Excerpted data:
[BEGIN]
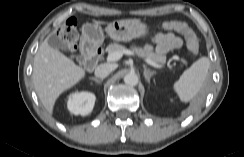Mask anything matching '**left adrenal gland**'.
Masks as SVG:
<instances>
[{"instance_id": "obj_1", "label": "left adrenal gland", "mask_w": 244, "mask_h": 157, "mask_svg": "<svg viewBox=\"0 0 244 157\" xmlns=\"http://www.w3.org/2000/svg\"><path fill=\"white\" fill-rule=\"evenodd\" d=\"M144 68V77L147 80L148 83H150L151 77H153V75L155 74L154 71H150L149 69H147V67L145 65H143Z\"/></svg>"}]
</instances>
[END]
Your task:
Copy the lines above word for word, leaving out the pictures.

Output of the task:
Mask anything matching '**left adrenal gland**'.
Masks as SVG:
<instances>
[{"instance_id": "obj_1", "label": "left adrenal gland", "mask_w": 244, "mask_h": 157, "mask_svg": "<svg viewBox=\"0 0 244 157\" xmlns=\"http://www.w3.org/2000/svg\"><path fill=\"white\" fill-rule=\"evenodd\" d=\"M144 68V77L147 80L148 83H150L151 77H153V75L155 74L154 71H150L149 69H147V67L145 65H143Z\"/></svg>"}]
</instances>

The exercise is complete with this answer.